Kegiatan ini dihadiri oleh Kepala Desa Botuh Lintang, Perangkat Desa, BPD, tokoh masyarakat, tokoh agama, perwakilan pemuda, serta pendamping desa. Hadir pula perwakilan dari Kecamatan dan Bagian Hukum Kabupaten yang memberikan arahan serta dukungan terhadap pembentukan kedua lembaga tersebut.
Dalam sambutannya, Kepala Desa Botuh Lintang menyampaikan bahwa pembentukan Posbankum dan Kadarkum merupakan langkah nyata dalam meningkatkan kesadaran hukum masyarakat desa.

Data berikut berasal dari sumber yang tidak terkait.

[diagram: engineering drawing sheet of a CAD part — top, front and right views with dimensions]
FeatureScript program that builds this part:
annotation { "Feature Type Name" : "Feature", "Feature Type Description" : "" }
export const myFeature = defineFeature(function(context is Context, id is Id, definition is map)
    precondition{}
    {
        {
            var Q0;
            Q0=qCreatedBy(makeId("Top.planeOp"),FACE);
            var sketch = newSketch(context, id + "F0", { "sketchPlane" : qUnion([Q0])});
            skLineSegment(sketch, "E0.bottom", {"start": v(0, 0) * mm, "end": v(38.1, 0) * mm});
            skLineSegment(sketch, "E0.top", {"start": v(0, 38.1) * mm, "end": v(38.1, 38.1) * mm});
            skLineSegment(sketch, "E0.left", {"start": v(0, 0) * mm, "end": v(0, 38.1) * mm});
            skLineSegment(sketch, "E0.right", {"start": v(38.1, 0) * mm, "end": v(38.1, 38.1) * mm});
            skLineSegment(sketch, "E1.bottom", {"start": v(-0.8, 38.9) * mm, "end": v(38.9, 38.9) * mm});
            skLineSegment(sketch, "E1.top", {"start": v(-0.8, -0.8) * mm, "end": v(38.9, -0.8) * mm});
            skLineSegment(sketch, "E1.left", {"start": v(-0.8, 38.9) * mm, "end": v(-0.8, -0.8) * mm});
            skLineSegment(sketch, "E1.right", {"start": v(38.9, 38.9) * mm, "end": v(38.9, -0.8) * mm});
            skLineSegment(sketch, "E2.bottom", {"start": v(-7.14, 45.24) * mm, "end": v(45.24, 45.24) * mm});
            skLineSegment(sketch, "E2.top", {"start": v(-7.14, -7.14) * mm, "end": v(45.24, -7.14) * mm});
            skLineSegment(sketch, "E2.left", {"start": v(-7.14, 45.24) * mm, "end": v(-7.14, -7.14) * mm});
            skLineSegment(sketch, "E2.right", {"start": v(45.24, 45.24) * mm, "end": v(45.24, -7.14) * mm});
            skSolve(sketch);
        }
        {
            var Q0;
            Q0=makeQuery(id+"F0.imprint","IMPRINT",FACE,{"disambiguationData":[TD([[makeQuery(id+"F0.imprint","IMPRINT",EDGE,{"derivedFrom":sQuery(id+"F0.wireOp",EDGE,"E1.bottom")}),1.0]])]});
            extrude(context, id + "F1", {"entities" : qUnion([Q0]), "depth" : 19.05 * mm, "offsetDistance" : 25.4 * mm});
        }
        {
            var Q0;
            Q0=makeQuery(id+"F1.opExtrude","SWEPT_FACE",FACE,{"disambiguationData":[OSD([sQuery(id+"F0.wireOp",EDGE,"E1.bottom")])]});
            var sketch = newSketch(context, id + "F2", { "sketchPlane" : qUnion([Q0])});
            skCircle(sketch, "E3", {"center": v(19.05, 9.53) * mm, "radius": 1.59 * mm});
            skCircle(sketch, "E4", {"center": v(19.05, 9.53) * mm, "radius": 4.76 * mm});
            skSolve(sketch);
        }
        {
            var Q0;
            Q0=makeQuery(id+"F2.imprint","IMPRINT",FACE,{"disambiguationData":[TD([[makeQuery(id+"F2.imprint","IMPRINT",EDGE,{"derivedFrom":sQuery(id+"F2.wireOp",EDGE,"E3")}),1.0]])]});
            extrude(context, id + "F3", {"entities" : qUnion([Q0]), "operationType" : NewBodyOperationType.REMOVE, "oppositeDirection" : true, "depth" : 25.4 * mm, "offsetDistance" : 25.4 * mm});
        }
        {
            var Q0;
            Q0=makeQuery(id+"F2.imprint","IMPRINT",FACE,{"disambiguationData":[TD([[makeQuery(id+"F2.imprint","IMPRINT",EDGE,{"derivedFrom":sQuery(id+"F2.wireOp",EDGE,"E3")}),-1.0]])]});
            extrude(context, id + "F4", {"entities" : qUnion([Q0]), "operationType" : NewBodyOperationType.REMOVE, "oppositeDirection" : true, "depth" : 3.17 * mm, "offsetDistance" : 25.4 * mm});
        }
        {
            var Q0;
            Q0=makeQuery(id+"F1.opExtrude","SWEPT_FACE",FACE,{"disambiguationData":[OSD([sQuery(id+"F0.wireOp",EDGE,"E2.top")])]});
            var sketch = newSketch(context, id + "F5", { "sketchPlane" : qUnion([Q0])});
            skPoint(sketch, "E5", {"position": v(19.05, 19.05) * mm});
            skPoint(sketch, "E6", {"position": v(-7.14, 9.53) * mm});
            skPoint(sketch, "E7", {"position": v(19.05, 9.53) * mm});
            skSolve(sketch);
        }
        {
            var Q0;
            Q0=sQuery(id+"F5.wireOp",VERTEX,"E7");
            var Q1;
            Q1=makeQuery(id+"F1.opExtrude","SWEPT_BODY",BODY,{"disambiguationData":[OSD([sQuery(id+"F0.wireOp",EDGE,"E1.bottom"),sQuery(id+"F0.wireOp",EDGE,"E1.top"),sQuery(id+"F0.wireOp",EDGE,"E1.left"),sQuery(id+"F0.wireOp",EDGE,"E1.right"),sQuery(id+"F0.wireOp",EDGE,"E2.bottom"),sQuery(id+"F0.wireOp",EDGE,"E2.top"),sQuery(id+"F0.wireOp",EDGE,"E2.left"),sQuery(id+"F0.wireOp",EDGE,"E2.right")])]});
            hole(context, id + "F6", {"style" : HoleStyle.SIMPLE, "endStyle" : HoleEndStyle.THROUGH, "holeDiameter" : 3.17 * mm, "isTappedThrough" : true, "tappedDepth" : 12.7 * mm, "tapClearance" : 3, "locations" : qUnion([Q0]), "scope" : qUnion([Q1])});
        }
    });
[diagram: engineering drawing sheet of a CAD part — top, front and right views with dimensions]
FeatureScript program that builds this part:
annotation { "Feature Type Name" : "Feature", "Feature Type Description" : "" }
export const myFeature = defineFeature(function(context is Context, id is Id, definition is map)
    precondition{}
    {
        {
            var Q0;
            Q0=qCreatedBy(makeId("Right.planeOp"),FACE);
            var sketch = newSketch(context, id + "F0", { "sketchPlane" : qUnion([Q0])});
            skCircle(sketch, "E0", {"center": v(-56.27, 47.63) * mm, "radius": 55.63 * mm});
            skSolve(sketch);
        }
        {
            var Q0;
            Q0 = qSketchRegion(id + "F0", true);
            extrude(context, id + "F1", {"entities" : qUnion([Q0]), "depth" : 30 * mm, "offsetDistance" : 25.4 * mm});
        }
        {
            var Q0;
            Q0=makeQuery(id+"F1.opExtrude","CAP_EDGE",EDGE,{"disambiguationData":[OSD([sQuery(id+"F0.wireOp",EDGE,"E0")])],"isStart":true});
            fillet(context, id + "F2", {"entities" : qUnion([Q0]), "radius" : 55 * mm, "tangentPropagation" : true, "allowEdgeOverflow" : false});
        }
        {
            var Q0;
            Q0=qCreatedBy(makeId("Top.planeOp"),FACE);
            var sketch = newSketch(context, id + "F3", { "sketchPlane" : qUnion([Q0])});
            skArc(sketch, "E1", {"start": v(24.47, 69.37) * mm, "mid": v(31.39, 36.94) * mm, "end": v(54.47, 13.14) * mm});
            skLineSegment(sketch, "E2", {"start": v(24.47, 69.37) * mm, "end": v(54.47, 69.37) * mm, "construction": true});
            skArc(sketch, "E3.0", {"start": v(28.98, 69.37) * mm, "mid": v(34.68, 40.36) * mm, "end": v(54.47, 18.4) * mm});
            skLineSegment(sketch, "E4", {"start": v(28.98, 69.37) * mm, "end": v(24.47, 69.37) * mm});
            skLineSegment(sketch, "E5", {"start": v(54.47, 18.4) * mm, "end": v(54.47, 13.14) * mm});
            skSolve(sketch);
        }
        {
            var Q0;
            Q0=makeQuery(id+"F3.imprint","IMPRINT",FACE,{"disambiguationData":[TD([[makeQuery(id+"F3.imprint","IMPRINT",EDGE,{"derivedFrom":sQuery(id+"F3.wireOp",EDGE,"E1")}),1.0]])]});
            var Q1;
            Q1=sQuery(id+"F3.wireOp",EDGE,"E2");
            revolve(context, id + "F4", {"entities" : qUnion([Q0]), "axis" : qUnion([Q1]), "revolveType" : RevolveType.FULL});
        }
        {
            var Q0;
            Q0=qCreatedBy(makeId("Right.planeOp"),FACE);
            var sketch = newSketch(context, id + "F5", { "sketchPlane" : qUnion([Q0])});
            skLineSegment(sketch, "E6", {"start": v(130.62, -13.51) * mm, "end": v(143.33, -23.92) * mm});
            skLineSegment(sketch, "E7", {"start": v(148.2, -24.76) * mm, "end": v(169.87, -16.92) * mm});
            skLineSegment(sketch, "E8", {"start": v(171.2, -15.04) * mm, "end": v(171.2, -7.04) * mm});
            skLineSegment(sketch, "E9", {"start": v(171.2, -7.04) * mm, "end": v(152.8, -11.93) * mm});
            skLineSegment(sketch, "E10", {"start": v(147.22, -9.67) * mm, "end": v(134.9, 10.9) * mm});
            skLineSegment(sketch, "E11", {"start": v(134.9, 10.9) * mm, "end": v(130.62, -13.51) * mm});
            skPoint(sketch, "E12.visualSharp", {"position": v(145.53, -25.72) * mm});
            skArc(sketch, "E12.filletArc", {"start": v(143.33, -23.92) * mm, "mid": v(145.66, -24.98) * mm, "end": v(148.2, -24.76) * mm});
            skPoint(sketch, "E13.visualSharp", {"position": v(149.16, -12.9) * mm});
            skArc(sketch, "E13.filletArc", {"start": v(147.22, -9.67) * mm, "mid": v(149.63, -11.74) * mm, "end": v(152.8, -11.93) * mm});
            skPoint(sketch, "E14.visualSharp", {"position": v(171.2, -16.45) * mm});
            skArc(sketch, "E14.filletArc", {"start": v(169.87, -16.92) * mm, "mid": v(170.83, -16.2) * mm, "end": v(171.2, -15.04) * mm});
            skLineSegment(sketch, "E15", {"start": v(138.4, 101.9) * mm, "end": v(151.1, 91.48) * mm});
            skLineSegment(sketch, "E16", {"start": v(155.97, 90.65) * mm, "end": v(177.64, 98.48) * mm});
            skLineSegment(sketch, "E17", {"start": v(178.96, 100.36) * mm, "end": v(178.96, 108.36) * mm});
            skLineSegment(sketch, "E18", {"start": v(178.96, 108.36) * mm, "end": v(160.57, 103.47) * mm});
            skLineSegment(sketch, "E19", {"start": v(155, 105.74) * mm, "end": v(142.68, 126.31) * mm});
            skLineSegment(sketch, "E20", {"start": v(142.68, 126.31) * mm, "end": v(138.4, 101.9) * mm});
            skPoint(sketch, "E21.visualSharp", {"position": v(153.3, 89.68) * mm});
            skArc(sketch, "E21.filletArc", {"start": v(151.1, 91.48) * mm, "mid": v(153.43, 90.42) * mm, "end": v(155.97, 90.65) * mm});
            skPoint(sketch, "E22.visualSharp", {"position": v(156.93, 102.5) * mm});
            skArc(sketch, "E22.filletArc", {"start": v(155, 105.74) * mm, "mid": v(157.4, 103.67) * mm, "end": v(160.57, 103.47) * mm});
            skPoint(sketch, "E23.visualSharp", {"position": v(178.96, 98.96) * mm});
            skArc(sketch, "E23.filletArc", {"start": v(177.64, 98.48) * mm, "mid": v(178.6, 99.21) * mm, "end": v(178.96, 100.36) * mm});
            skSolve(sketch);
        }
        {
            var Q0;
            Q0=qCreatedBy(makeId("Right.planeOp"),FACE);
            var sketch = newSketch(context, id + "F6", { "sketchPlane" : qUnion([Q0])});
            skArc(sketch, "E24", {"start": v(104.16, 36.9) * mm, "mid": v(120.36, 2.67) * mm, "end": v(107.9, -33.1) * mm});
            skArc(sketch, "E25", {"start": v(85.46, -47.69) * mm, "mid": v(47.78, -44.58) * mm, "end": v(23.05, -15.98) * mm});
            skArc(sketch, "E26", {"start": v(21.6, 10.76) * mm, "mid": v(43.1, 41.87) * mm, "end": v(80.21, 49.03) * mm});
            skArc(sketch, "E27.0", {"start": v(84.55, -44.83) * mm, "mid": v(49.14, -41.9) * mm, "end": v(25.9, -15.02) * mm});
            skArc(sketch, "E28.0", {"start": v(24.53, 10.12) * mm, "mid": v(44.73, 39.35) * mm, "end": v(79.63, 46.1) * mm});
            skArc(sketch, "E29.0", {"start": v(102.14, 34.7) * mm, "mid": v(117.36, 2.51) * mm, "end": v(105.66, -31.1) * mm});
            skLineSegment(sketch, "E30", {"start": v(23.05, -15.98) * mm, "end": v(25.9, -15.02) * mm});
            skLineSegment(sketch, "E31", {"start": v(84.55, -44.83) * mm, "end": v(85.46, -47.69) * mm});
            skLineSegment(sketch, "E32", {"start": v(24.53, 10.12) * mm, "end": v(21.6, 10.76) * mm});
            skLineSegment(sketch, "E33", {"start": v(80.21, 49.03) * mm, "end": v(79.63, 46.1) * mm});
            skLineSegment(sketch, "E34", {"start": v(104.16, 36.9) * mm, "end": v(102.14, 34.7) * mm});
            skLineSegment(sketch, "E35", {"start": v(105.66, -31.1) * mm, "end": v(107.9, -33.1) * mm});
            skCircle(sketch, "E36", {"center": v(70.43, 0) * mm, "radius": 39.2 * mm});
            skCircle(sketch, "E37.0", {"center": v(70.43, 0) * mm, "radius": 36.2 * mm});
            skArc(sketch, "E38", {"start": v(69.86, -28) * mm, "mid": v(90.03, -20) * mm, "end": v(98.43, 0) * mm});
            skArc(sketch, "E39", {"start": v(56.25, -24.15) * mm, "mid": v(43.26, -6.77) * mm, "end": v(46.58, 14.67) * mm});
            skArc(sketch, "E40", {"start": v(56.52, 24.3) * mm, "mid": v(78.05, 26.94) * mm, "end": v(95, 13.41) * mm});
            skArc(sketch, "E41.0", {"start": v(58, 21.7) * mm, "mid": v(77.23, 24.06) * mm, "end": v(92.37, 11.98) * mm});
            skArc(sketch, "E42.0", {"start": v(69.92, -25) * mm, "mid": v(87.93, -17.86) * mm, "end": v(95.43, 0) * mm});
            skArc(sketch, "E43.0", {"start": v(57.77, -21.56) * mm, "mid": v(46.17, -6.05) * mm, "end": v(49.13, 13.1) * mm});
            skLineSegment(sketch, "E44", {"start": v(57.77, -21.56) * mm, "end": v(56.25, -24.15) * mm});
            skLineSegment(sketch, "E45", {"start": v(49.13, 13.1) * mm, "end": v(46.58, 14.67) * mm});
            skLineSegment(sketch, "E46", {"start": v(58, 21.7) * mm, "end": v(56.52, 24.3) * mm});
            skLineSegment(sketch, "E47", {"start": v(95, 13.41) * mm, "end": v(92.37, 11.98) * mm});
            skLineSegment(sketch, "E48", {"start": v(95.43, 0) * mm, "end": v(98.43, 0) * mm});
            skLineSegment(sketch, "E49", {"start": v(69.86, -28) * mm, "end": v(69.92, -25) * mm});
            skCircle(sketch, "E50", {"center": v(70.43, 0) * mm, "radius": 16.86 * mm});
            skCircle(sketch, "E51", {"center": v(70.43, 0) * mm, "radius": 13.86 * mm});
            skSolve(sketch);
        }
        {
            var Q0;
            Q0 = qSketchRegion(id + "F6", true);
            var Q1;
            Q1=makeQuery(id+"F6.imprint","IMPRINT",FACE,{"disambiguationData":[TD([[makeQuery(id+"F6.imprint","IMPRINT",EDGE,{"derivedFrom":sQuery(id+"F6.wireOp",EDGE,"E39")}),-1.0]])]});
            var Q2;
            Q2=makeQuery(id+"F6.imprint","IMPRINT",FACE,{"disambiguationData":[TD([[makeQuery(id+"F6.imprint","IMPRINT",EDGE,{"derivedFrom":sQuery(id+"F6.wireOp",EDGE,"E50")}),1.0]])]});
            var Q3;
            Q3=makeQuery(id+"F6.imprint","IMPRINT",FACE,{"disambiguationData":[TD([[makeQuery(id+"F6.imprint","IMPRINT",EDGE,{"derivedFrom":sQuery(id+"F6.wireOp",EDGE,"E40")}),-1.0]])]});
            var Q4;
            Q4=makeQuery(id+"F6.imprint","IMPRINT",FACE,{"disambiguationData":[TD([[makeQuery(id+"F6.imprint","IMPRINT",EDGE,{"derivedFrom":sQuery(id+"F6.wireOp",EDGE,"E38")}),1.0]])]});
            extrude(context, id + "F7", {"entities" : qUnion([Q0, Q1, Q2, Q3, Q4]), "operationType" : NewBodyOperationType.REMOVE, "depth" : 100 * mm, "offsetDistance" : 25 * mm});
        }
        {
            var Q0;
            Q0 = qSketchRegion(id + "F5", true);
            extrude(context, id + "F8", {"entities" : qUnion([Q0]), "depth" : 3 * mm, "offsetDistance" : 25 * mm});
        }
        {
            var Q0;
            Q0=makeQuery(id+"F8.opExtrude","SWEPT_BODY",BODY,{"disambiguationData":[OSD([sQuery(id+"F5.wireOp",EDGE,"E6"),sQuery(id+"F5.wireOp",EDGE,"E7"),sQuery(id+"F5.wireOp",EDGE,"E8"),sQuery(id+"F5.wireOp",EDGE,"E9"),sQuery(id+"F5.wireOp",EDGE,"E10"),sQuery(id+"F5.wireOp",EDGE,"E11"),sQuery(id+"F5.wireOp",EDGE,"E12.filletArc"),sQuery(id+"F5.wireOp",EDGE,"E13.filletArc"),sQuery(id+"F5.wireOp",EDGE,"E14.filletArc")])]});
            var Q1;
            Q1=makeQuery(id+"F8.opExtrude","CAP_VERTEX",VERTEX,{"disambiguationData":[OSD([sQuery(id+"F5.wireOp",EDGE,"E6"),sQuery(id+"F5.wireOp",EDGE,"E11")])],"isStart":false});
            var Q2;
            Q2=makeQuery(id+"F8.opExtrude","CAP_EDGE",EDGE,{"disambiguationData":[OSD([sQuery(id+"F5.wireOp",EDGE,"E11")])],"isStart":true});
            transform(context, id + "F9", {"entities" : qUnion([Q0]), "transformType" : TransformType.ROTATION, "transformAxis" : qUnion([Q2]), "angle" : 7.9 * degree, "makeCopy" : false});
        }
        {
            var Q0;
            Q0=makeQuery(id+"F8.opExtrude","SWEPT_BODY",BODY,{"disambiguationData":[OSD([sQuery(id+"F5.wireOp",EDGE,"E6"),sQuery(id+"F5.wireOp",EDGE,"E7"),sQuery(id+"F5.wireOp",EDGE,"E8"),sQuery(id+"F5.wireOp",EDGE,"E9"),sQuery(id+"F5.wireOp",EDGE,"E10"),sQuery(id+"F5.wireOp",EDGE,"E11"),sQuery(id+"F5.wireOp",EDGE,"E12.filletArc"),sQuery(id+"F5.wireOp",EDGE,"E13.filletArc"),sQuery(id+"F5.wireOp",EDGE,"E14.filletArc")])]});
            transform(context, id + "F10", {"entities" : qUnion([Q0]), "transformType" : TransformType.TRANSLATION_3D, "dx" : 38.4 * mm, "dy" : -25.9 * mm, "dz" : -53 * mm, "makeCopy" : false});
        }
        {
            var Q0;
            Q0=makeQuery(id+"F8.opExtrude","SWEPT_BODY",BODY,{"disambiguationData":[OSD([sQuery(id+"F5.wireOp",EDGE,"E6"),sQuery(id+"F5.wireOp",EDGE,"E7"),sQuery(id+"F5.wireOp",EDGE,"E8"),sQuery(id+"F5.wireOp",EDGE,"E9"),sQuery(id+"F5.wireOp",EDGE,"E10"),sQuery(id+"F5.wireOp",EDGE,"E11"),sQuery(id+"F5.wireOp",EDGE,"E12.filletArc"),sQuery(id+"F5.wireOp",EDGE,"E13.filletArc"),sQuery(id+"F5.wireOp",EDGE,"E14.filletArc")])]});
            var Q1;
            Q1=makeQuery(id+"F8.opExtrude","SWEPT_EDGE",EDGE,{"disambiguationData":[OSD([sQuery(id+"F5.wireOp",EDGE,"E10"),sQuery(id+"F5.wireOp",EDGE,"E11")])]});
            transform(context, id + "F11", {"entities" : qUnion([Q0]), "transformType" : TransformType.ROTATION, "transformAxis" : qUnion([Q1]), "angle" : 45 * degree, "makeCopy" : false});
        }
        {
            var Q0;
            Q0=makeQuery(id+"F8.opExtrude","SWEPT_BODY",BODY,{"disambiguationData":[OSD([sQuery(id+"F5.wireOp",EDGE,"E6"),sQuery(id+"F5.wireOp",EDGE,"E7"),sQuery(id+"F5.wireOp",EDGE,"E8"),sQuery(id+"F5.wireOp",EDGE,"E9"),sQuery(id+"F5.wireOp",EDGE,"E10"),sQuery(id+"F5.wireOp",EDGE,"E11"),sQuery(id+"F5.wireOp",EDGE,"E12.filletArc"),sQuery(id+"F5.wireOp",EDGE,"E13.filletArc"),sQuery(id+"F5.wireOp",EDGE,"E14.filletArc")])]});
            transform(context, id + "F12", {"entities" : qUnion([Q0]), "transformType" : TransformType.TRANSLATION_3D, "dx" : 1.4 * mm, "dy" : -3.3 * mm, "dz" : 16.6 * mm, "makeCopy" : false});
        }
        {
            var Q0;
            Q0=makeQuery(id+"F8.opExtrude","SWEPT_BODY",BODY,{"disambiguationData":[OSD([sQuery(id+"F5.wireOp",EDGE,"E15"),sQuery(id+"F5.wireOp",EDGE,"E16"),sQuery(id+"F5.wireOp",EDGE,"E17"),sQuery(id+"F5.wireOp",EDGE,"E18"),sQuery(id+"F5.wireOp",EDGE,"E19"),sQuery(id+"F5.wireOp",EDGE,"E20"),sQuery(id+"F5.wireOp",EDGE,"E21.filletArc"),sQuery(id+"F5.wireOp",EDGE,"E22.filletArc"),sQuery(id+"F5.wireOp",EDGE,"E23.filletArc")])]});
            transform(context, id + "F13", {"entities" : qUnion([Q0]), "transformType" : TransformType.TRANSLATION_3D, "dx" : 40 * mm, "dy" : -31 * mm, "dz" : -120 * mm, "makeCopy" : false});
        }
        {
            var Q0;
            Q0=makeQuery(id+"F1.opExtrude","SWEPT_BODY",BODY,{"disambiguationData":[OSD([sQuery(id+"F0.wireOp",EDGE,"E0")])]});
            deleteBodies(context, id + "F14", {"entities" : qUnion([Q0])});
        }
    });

“Melalui Posbankum dan Kadarkum, kami berharap masyarakat Botuh Lintang memiliki pemahaman yang lebih baik tentang hukum, mampu menyelesaikan persoalan secara bijak, dan tidak mudah terjerat masalah hukum akibat ketidaktahuan,” ujarnya.
Posbankum Desa Botuh Lintang nantinya berfungsi sebagai pusat informasi dan konsultasi hukum bagi masyarakat, terutama bagi warga yang membutuhkan pendampingan hukum secara gratis. Sementara itu, Kelompok Kadarkum akan berperan dalam penyuluhan hukum dan pembinaan kesadaran hukum di tingkat masyarakat melalui kegiatan sosialisasi dan diskusi rutin.
Perwakilan Bagian Hukum Kabupaten menegaskan dukungannya terhadap inisiatif Desa Botuh Lintang, serta berharap Posbankum dan Kadarkum dapat menjadi pilot project desa sadar hukum di wilayah kecamatan setempat.
Musyawarah berjalan dengan tertib dan partisipatif, diakhiri dengan penandatanganan berita acara pembentukan Posbankum dan Kadarkum oleh Kepala Desa, Ketua BPD, serta perwakilan masyarakat. Hasil musyawarah ini menjadi dasar untuk pengajuan SK Kepala Desa tentang pembentukan dan pengesahan pengurus Posbankum dan Kadarkum Desa Botuh Lintang.
Dengan terbentuknya kedua lembaga tersebut, diharapkan Desa Botuh Lintang dapat semakin maju menuju desa yang sadar hukum, adil, dan berkeadilan sosial.